Grey Ghost – Grey Ghost

1987 Catfish

Die deutschstämmigen Texaner, wovon es viele gab, waren keine Nazis. Im Gegenteil, aus ihren Reihen kamen die ersten Kriegsfreiwilligen. Und doch behagte ihnen nicht, dass dieser Nigger im „Hitler Blues“ Klage führte wider die braune Brut in der alten Heimat. Roosevelt T. Williams hieß der 1903 in Bastrop, Texas, geborene Frevler, den sie Grey Ghost nannten, weil er aus dem Nichts aufzutauchen pflegte. Der Barrelhouse-Pianist reiste in Güterwaggons zu seinen Auftrittsorten in den Flatlands von West-Texas, und wenn der Zug den Bahnhof verlassen hatte, stand er da, staubbedeckt. Und wie er gekommen war, so verschwand er auch wieder.

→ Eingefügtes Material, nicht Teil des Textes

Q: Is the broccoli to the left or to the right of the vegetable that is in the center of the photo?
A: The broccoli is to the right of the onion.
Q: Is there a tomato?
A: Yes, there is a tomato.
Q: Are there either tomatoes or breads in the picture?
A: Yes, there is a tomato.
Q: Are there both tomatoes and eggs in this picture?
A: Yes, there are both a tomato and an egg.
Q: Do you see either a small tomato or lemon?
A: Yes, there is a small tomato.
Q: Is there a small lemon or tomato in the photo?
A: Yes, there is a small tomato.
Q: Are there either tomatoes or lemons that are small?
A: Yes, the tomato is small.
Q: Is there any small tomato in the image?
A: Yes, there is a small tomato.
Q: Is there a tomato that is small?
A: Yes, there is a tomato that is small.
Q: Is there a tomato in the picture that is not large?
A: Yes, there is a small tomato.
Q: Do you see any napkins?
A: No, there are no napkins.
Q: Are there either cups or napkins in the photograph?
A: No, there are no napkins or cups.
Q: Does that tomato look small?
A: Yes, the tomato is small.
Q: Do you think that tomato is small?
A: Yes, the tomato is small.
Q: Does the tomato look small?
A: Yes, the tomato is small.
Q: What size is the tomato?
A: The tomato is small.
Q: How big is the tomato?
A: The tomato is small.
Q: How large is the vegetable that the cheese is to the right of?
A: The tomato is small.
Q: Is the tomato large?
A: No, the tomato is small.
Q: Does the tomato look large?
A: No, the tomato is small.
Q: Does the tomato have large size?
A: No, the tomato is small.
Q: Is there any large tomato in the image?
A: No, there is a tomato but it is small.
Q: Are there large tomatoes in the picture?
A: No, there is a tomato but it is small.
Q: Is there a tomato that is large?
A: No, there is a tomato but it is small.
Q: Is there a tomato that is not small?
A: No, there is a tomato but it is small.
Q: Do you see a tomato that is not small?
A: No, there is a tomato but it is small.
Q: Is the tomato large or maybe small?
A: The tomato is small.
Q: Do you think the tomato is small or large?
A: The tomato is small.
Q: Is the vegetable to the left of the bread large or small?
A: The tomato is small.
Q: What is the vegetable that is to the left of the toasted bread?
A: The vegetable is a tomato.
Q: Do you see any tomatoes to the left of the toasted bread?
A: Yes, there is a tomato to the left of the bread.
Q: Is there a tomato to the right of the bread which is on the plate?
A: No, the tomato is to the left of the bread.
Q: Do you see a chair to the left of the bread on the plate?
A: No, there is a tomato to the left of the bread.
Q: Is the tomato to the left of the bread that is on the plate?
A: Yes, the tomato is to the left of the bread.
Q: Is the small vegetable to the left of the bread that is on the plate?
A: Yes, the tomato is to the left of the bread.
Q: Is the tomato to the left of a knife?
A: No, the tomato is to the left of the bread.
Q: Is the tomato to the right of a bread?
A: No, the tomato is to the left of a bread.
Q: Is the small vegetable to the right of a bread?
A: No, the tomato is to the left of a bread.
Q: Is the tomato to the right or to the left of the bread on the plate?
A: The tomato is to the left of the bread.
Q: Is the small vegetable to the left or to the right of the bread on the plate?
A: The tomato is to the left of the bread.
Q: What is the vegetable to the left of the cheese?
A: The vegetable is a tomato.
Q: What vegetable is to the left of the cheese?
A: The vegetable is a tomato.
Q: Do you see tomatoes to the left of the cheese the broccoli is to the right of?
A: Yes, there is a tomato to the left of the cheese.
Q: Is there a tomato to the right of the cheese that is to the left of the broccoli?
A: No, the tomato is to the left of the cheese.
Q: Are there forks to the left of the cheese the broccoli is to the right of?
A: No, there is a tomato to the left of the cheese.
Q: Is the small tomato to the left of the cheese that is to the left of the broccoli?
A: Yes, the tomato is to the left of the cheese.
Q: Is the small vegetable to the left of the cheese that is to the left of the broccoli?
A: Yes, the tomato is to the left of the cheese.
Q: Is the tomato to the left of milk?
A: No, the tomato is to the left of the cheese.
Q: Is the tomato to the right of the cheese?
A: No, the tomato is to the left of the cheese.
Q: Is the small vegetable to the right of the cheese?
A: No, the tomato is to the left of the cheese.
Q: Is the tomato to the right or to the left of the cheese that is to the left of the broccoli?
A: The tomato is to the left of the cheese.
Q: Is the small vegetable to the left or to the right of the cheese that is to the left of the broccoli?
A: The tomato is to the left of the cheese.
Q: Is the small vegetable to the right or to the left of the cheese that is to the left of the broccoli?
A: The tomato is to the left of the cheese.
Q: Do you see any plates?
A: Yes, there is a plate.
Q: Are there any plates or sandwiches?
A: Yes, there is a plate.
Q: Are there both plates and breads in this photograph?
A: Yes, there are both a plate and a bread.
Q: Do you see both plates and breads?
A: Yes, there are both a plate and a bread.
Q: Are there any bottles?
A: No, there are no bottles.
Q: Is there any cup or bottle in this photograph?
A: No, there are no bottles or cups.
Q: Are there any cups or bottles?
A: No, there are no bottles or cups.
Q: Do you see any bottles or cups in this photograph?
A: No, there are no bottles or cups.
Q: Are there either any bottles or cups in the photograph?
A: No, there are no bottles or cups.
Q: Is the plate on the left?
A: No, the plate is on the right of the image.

Eine Liveaufnahme des „Hitler Blues“ fand 1940 ihren Weg in ein BBC-Programm, danach krähte kein Hahn mehr nach dem unbotmäßigen, Segregationsgrenzen missachtenden Sänger. Bis 1965, als ein Archivar diese Aufnahmen machte, mit einem Tonbandgerät, mono. Nur für sich, aus persönlichem Interesse. Weshalb es 22 Jahre dauern sollte, bis sie endlich veröffentlicht wurden. Den Thelonious Monk des Blues nannte jemand den Autodidakten, in Anspielung auf dessen rhythmisch unkonventionellen, freien Stil, doch ist es nicht zuletzt Williams‘ Gesang, weich und herzlich, der fesselt. Grey Ghost starb 1996.